Text segment:
┏━━

Table 3 gives the numbers of eligible problems, the maximal numbers that could have been used after taking into account the limitation on very similar problems (in the context of the numbers of problems used), and the numbers of problems used, in each division and category. There were very few new problems in CASC-J9, because there had been very little growth of the TPTP since v7.1.0. (The ATP community is encouraged to contribute interesting new problems to the TPTP!)
The problems are given to the ATP systems in TPTP format, in increasing order of TPTP difficulty rating.
Problems for the LTB division
The problems for the LTB division are taken from various sources, with each problem category being based on one source. CASC-J9 had one problem category:2
Usually the LTB division has multiple problem categories, but for CASC-J9 it was decided to have just one category, which allowed that category to have a very large number of problems.
Thanks to Ramana Kumar for the export.
The problems are given to the ATP systems in TPTP format, in the natural order of their source, i.e., for CASC-J9 in the order of their export from CakeML. The problem batch was unordered, which meant that ATP systems could attempt the problems in any order, and could attempt each problem multiple times. This provides increased opportunities for sharing logical and control results between proof attempts.
The computers had four Intel® Xeon® E5-2609, 2.40 GHz CPUs (a quad-core chip), 128 GB memory, and ran the Red Hat Enterprise Linux Server release 7.2 (Maipo) operating system, kernel 3.10.0-514.16.1.el7.x86_64.
In the TPTP-based divisions a 300 s CPU time limit was imposed for each problem. A wall clock time limit of 600 s was also imposed to limit very high memory usage that causes swapping.
In the LTB division a 150000 s wall clock time limit was imposed on the CML problem category, giving an average of 30 s per problem. There was no wall clock time limit for each problem, and no CPU time limits (i.e., systems could benefit from using all cores available on the CPUs). Time spent before starting the first problem in the batch, e.g., learning from the training set and pre-loading the common axioms, and time spent between ending a problem and starting the next, e.g., learning from previous proofs, is not part of the time taken on problems. However, the time taken on such tasks is part of the overall time taken for the batch.

┗━━

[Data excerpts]
┏━━

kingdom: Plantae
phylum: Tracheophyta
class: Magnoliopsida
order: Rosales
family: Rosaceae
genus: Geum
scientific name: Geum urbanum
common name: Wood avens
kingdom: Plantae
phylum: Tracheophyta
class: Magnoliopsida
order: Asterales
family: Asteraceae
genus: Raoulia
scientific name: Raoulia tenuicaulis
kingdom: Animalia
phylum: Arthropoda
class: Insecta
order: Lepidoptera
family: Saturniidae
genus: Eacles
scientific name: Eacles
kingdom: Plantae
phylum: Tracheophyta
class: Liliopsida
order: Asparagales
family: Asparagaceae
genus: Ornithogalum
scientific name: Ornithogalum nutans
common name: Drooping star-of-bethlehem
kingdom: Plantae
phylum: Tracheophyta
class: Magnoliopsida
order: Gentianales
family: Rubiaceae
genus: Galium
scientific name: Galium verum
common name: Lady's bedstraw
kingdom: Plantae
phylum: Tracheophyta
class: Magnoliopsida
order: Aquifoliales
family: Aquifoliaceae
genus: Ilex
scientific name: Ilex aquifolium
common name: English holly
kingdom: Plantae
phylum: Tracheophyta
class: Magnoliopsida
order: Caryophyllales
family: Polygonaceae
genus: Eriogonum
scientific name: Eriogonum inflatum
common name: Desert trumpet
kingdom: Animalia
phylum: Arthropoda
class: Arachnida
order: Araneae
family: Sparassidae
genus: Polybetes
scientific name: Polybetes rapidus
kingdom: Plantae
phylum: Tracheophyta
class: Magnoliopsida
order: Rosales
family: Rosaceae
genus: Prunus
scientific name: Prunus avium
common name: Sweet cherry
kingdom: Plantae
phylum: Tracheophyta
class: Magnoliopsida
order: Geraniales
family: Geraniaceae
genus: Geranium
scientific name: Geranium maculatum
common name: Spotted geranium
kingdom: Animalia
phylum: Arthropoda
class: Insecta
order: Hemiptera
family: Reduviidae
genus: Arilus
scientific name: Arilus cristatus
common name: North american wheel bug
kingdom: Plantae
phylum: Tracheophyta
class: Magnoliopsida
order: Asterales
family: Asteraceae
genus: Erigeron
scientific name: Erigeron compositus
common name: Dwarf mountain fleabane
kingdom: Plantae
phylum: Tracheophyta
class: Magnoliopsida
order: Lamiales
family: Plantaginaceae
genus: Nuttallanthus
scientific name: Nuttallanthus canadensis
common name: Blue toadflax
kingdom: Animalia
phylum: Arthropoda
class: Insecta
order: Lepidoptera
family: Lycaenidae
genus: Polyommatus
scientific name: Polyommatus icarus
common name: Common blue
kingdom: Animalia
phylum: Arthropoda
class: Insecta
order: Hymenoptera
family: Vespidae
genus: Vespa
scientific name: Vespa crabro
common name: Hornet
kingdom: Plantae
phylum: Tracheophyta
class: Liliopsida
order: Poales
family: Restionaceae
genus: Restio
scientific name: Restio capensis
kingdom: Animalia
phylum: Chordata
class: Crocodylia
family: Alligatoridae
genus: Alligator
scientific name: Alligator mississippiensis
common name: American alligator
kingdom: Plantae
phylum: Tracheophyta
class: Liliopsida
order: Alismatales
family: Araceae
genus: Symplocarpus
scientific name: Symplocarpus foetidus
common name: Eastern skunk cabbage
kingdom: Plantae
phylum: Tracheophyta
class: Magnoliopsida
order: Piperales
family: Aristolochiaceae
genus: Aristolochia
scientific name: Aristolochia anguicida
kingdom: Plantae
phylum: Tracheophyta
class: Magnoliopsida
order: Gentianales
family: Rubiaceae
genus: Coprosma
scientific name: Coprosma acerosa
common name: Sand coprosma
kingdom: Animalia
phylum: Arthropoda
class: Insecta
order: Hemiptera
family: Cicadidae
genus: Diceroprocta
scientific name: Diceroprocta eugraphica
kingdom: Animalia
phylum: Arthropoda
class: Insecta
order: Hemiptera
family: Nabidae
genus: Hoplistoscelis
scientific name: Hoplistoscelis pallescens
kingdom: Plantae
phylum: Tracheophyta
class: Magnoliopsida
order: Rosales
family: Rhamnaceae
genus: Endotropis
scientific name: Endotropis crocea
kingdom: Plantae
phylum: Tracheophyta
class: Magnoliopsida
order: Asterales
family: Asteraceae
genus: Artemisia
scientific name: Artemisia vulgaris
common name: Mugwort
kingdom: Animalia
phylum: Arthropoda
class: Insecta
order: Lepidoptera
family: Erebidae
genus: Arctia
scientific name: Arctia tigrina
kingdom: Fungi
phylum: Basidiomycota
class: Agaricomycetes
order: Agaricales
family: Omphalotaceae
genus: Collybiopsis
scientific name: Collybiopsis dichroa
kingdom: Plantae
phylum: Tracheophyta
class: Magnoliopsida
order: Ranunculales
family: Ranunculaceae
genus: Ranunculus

┗━━

Written request 1:
According to the CASC-J9 text, what CPU time limit was imposed for each problem in the TPTP-based divisions?
Written request 2:
Reproduce the CASC-J9 text from "Thanks to Ramana" up to and including "that causes swapping.".

Finished answer 1:
A 300 s CPU time limit was imposed for each problem.

Finished answer 2:
Thanks to Ramana Kumar for the export.
The problems are given to the ATP systems in TPTP format, in the natural order of their source, i.e., for CASC-J9 in the order of their export from CakeML. The problem batch was unordered, which meant that ATP systems could attempt the problems in any order, and could attempt each problem multiple times. This provides increased opportunities for sharing logical and control results between proof attempts.
The computers had four Intel® Xeon® E5-2609, 2.40 GHz CPUs (a quad-core chip), 128 GB memory, and ran the Red Hat Enterprise Linux Server release 7.2 (Maipo) operating system, kernel 3.10.0-514.16.1.el7.x86_64.
In the TPTP-based divisions a 300 s CPU time limit was imposed for each problem. A wall clock time limit of 600 s was also imposed to limit very high memory usage that causes swapping.